Region:  Kiambu Province

Sub Region: Ruiru District

Altitude: 1800 - 2000 meters above sea level

Farm: Gifted

Owner: Moses Kamura Ngangais

Variety: SL-28, Ruiru

Process:  Washed

Tasting Notes: Sweet and Juicy with crisp acidity, full of sugar and honey with blackcurrent, red apple and lime.

Moses Kamura Ngangais owns 3 separate plots of land in the hills around his fathers farm. Each plot is around 1-2 acres and the terrain is extremely steep. The name Gifted was a result of amatutu (a minibus or similar vehicle used as a taxi) which he received from the father, he called that minibus Gifted so when his father gave hive him the farm he decided to use the same name Gifted for the farm. 
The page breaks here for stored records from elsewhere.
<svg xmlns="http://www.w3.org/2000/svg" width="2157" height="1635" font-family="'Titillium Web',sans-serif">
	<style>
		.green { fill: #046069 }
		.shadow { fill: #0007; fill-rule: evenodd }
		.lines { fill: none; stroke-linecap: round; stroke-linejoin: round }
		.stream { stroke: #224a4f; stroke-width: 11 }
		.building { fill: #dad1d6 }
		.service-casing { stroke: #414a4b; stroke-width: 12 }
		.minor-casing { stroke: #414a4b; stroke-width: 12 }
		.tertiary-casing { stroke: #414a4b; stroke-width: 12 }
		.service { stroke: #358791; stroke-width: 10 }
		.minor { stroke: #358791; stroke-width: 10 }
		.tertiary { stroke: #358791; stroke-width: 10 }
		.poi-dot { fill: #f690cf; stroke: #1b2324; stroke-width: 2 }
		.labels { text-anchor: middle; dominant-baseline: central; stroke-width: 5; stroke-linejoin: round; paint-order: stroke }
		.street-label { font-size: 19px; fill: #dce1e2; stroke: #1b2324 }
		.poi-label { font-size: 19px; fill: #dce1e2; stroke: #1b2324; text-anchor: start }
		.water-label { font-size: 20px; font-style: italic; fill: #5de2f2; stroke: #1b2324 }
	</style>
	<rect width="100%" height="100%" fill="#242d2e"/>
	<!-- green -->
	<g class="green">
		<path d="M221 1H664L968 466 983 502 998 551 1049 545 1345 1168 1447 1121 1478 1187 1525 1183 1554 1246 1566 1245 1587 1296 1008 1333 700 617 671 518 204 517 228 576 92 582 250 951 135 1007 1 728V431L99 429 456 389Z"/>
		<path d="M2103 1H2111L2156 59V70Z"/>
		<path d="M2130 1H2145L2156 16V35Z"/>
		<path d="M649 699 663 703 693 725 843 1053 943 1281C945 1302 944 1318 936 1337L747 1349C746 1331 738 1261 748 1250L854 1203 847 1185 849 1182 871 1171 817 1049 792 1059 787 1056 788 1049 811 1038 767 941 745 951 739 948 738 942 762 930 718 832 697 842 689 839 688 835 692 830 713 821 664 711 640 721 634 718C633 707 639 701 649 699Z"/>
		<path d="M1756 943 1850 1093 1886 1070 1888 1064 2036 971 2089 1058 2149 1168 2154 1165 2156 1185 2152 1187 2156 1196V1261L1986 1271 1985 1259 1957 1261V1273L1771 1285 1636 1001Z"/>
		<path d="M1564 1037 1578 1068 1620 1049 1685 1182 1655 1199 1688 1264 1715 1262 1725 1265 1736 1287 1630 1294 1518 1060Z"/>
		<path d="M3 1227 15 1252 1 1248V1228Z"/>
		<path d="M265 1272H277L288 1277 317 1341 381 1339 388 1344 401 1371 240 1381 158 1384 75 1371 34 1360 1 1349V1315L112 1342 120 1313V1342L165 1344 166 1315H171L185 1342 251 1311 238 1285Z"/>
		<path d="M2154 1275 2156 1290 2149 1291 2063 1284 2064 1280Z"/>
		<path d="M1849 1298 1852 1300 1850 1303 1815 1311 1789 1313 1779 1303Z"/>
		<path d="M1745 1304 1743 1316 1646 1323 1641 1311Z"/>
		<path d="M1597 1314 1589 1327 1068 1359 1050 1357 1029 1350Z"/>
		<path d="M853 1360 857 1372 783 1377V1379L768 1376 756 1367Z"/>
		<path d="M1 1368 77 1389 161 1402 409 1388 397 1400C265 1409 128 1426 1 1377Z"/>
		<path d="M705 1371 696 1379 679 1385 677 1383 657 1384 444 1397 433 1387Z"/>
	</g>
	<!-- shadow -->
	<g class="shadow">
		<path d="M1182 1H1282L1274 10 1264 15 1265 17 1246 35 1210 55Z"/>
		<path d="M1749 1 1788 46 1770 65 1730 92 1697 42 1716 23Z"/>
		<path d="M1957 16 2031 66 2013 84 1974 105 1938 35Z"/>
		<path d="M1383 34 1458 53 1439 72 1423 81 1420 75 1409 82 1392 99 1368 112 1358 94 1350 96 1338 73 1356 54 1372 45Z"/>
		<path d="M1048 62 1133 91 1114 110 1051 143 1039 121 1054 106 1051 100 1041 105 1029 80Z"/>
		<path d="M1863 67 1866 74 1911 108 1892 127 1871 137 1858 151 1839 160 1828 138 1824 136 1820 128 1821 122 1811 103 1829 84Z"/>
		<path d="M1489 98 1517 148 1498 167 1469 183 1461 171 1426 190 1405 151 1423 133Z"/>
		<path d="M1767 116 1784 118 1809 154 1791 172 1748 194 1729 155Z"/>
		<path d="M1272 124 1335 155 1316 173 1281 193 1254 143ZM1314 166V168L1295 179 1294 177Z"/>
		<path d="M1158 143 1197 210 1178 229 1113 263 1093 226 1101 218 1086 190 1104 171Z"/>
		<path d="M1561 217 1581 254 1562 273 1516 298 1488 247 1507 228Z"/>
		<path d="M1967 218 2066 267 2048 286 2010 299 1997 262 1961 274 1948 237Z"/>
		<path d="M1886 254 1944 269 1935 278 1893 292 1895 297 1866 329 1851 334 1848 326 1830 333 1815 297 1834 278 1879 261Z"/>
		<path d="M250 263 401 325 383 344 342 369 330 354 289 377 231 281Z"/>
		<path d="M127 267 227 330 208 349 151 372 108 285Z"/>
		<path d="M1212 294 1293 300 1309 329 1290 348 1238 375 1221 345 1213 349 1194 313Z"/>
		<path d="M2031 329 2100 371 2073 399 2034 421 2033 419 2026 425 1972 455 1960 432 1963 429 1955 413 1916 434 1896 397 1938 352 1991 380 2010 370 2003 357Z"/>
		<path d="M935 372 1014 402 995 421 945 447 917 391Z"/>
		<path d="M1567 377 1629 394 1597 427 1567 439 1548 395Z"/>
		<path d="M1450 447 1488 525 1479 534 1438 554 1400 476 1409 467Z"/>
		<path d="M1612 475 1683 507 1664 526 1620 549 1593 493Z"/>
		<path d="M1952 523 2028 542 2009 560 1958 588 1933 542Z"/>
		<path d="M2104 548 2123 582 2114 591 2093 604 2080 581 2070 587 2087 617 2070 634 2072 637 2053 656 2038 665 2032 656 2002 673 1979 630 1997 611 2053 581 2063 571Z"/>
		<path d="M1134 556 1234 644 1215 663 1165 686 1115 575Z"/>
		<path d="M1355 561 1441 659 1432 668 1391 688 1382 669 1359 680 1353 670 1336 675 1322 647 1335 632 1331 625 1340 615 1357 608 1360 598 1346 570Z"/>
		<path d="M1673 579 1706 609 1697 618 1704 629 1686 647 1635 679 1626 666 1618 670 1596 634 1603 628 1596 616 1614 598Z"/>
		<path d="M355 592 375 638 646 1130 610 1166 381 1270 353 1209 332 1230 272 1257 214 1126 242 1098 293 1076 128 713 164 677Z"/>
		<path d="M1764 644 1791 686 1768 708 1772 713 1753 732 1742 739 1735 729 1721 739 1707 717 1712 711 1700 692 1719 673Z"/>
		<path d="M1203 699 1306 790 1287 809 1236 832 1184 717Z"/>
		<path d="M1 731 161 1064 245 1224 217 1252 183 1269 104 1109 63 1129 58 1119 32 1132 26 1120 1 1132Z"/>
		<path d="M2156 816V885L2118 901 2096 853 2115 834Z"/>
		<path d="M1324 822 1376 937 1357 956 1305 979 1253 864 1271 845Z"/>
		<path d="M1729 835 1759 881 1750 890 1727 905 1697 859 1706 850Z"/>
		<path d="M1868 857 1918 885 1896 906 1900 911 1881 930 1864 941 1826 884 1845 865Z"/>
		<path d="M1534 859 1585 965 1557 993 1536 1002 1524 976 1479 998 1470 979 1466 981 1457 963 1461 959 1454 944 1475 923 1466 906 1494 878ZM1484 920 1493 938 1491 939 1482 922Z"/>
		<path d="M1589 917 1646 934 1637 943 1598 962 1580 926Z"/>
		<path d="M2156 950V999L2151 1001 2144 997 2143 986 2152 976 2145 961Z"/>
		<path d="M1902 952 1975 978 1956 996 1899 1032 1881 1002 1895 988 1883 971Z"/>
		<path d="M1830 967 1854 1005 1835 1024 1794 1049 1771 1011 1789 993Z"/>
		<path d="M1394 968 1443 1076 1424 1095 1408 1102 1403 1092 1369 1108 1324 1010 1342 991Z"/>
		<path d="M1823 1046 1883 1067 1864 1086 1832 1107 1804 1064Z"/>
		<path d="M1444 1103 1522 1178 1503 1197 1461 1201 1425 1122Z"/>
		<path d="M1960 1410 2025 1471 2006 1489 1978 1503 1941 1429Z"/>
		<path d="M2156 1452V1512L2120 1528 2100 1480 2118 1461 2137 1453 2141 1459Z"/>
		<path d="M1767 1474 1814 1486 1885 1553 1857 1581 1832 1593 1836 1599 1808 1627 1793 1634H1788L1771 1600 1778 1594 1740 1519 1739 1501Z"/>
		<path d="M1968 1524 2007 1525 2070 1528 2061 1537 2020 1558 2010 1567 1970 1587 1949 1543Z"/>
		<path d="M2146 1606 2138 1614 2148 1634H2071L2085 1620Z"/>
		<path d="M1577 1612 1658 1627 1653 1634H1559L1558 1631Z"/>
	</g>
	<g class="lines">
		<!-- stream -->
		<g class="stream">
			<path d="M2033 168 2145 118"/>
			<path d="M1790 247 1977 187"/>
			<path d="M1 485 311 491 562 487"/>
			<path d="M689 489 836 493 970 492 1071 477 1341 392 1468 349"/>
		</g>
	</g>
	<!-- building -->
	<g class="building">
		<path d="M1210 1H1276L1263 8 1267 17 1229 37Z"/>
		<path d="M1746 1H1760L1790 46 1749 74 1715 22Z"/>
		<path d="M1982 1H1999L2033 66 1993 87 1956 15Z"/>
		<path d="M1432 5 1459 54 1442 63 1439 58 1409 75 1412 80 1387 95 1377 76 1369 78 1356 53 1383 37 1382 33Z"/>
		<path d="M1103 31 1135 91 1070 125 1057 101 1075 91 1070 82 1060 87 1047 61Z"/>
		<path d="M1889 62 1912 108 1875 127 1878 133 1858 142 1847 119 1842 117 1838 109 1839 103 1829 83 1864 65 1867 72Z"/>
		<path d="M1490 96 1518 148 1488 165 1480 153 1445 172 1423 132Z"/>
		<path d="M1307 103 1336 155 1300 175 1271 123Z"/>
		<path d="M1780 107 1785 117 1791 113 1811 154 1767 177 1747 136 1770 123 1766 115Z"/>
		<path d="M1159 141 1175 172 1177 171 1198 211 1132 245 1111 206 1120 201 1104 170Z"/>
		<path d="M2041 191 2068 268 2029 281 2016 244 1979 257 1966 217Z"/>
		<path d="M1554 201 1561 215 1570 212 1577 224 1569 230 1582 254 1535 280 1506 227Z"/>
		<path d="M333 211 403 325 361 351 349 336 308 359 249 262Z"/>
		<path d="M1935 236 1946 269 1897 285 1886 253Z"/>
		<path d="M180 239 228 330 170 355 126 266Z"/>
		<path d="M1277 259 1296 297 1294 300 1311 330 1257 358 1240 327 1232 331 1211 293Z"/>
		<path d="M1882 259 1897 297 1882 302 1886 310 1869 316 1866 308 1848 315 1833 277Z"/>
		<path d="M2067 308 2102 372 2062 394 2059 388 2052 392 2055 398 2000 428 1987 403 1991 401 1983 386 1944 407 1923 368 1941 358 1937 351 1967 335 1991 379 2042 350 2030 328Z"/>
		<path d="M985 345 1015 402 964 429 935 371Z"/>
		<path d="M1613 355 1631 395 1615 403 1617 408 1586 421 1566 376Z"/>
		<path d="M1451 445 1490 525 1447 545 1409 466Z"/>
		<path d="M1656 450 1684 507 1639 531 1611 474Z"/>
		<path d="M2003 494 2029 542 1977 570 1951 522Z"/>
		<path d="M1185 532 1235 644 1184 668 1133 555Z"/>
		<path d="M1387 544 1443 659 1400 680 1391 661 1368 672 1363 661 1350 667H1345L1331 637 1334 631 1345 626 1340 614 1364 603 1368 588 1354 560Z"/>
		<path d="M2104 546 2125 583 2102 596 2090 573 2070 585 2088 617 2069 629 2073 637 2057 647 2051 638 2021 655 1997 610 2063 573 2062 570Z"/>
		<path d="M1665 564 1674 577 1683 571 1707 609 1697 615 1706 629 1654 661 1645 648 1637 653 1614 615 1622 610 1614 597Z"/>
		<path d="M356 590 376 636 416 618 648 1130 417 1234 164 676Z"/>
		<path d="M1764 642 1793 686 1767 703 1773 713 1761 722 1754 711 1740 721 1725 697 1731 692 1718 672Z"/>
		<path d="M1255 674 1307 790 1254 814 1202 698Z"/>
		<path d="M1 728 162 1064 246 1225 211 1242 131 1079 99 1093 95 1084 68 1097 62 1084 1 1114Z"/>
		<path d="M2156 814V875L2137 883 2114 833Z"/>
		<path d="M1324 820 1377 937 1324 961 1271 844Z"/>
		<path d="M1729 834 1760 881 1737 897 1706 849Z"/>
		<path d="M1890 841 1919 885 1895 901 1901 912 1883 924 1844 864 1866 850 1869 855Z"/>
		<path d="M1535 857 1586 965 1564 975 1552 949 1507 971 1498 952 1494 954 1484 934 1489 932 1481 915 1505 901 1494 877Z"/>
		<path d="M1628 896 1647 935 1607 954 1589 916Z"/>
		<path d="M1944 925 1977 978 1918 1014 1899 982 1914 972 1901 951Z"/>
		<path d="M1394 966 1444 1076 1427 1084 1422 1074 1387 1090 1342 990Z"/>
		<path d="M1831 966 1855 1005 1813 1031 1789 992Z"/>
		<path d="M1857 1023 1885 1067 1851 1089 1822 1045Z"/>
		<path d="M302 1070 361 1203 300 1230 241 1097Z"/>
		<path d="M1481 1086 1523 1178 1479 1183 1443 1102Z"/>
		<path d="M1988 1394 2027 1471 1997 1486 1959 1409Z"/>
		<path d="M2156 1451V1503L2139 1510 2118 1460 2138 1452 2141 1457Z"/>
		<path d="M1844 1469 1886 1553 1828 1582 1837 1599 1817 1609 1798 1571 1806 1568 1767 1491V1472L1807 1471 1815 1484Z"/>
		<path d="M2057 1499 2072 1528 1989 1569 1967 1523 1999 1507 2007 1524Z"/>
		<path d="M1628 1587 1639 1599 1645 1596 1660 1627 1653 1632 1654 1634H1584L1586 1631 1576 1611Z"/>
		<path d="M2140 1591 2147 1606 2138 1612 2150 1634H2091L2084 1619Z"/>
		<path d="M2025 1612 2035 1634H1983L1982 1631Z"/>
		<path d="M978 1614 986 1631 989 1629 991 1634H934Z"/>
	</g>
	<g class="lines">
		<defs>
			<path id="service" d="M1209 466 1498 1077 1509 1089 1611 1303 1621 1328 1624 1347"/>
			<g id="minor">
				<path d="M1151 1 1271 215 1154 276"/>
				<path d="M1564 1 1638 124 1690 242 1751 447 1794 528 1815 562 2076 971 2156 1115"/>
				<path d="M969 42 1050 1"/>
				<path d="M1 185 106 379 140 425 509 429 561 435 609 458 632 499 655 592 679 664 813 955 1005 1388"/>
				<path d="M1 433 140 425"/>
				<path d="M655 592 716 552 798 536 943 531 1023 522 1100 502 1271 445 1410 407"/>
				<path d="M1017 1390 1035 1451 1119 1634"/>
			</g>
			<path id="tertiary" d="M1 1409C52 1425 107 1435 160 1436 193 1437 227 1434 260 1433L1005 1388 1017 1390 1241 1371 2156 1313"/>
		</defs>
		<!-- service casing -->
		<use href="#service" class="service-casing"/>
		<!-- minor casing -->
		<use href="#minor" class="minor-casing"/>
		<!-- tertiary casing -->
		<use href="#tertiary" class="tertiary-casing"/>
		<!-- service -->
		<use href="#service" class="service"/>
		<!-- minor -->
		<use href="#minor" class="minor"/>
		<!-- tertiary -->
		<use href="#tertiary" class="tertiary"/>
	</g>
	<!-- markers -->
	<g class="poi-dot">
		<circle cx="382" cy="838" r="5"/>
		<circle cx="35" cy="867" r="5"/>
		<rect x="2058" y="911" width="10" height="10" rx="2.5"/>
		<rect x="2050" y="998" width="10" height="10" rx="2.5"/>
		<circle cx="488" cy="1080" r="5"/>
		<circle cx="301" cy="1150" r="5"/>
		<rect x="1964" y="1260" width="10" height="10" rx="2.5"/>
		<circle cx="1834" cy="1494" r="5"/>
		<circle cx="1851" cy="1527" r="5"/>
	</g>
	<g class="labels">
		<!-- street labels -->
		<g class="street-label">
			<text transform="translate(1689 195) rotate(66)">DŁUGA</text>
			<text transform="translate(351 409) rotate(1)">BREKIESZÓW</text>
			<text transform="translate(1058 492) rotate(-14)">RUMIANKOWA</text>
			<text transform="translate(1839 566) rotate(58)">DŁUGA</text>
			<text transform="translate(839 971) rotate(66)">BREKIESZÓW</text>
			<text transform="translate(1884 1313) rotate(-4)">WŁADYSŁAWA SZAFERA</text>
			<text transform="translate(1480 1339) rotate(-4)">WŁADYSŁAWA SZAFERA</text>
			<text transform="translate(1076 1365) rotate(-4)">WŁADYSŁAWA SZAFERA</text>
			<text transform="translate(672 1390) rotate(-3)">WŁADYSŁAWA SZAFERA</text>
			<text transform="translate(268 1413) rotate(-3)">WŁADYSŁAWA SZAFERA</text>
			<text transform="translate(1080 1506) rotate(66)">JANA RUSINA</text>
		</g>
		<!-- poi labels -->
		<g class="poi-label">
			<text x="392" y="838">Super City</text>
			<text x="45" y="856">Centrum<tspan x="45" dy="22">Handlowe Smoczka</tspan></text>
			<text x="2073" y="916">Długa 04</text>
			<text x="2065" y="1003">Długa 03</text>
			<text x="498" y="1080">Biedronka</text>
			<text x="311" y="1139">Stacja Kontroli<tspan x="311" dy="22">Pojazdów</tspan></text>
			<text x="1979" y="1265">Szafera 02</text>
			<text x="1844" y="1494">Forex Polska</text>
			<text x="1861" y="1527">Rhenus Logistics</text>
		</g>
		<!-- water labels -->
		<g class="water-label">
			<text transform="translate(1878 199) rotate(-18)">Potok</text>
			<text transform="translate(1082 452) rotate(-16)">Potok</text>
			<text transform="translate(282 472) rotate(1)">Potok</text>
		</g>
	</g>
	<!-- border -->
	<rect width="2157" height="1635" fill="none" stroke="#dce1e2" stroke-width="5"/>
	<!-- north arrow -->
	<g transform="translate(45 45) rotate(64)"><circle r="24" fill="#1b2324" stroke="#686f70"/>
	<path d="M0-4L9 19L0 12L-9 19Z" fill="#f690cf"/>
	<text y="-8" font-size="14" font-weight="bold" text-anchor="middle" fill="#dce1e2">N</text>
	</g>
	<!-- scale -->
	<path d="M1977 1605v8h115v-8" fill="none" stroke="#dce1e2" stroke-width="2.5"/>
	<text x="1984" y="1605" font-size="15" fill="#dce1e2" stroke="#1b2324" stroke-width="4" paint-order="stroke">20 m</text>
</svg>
The farm is 60km north of Nairobi along Ruiru Kiganjo road. Initially the farmer was delivering coffee to Kimaratia Factory, but he started pulping his own coffee around 2011 alongside his 2 brothers who also have farms in the same area. Main flowering is January-February and fry crop flowering is October-November. The Coffee is pulped at the washing station at the family home which is central to the 3 brothers farms, and is then fermented overnight to breakdown the sugar before it is cleaned and washed in channels. Parchment is then spread out on raised drying tables. Drying times depend on climate and ambient temperature, but the process can take up to 3 weeks. At night and during very hot periods, parchment is covered by shade cloth to avoid being affected by humidity and extreme heat.

As is tradition in Kenya, when Moses father became to old to run his farm, he divided it into 3 lots and gave 1 to each of his children. In 2018 we purchased his coffee at an auction designed to support small holder producers in Kenya and were blown away with the story and quality. We have been working with Moses since then and visited him in 2019, the year he won the “best of harvest” award in Kenya for the very coffee we purchased.